Monday, October 04, 2010

Finding Buried Treasure.

These days it's very hard for me to find a book on Ancient Greece I don't already have. Every week I poke around Borders looking for something new on the subject, and every month I do a search on Amazon's massive website to see if I missed anything. Lately it seems the only books I don't have on Ancient Greece are ones I can't afford (some textbooks cost well over a hundred dollars). So imagine my surprise when I nonchalantly glided into a used book store the other day and found (gasp!) a book on Ancient Greece I'd never seen...for only seven bucks!

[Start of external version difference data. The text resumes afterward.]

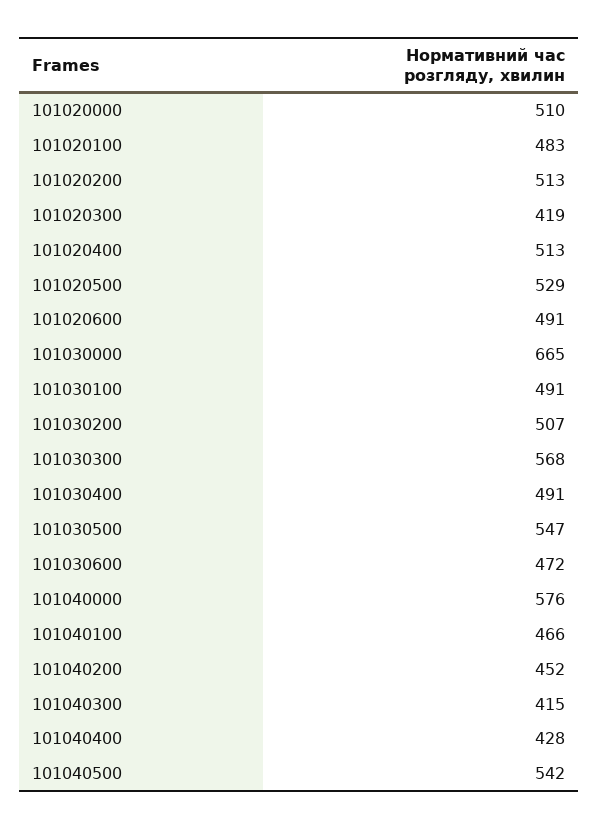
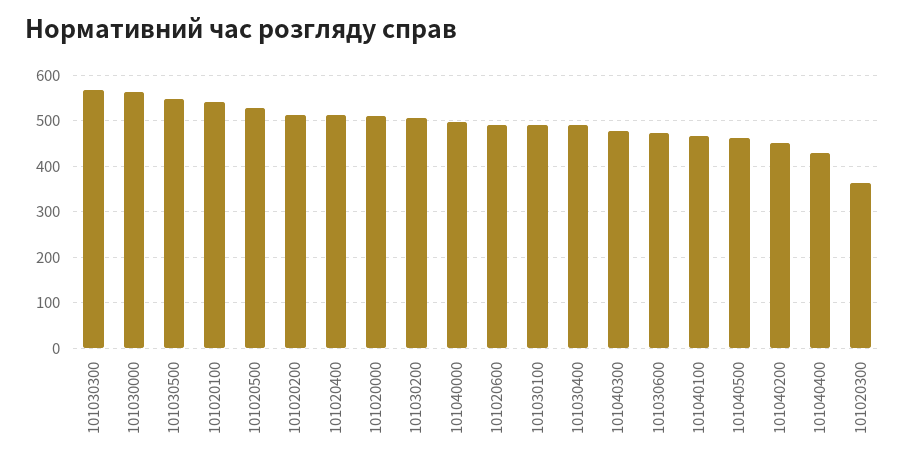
  {
    "101020000": 510,
-   "101020100": 483,
+   "101020100": 540,
    "101020200": 513,
-   "101020300": 419,
+   "101020300": 360,
    "101020400": 513,
    "101020500": 529,
    "101020600": 491,
-   "101030000": 665,
+   "101030000": 560,
    "101030100": 491,
    "101030200": 507,
    "101030300": 568,
    "101030400": 491,
    "101030500": 547,
    "101030600": 472,
-   "101040000": 576,
+   "101040000": 500,
    "101040100": 466,
    "101040200": 452,
-   "101040300": 415,
+   "101040300": 480,
    "101040400": 428,
-   "101040500": 542
+   "101040500": 460
  }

A History of The Greek City States 700-338 B.C. by Raphael Sealey is a great find. Published in 1976, this book gives a basic account of...well, the Greek city-states between 700-338 BCE. But what makes it stand out is the level of detail. The author dives into not only what happened but WHY. Take a look at this paragraph from Appendix A, which tries to explain some oddities in Cleisthenes' division of the trittyes, demes and tribes:

"Usually each trittys held a connected parcel of territory, but [D.M.] Lewis draws attention to some anomalies. Two of these are especially revealing. The first concerns the costal trittys of the tribe Pandionis. Most of this trittys lay in a block south of Brauron; but the deme Probalinthos, just south of Marathon, belonged to the same trittys, although seperated from it by the coastal trittys of the tribe Aegeis. This anomaly can be explained.

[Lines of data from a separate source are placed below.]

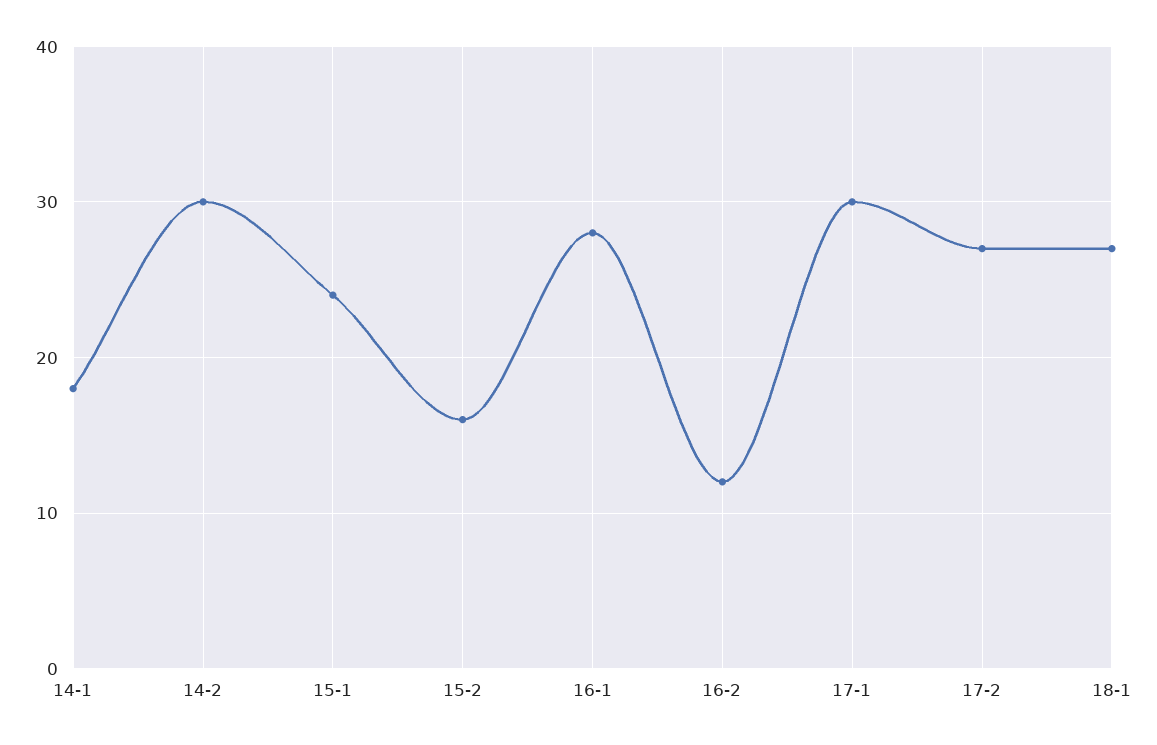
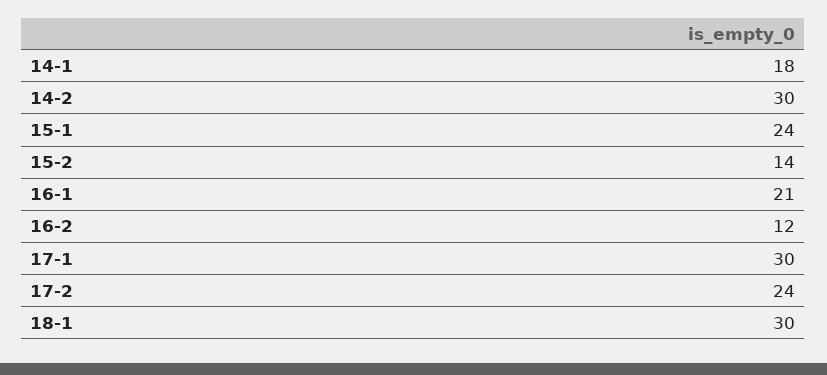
  {
    "14-1": 18,
    "14-2": 30,
    "15-1": 24,
-   "15-2": 16,
+   "15-2": 14,
-   "16-1": 28,
+   "16-1": 21,
    "16-2": 12,
    "17-1": 30,
-   "17-2": 27,
+   "17-2": 24,
-   "18-1": 27
+   "18-1": 30
  }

There was a much older unit, the Tetrapolis, consisting of the adjacent villages of Marathon, Oenoe, Trikorythos and Probalinthos; this continued to perform religious functions; indeed as late as the first century B.C., on occasion when the Athenian state sent the sacred deputation called the Pythias to Delphi, the Marathonian Tetrapolis sent its own seperate envoys. Cleisthenes detached Probalinthos from the old Tetrapolis and allocated it to the more distant trittys of the tribe Pandionis. The district of Marathon had Peisistratid connections; the anomaly surely reveals a desire to prevent the old Tetrapolis from retaining political significance."


Super detailed, right? Although all this convoluted stuff might explain why I'm one of the few people crazy enough to take on this time period in Athenian history. There's a LOT going on!

In short, A History of The Greek City States 700-338 B.C. is full of maps, illustrations, notes and interesting ideas. If you can find it or order it online, it's a good one to have in your collection (at least if you love ridiculous amounts of detail like me).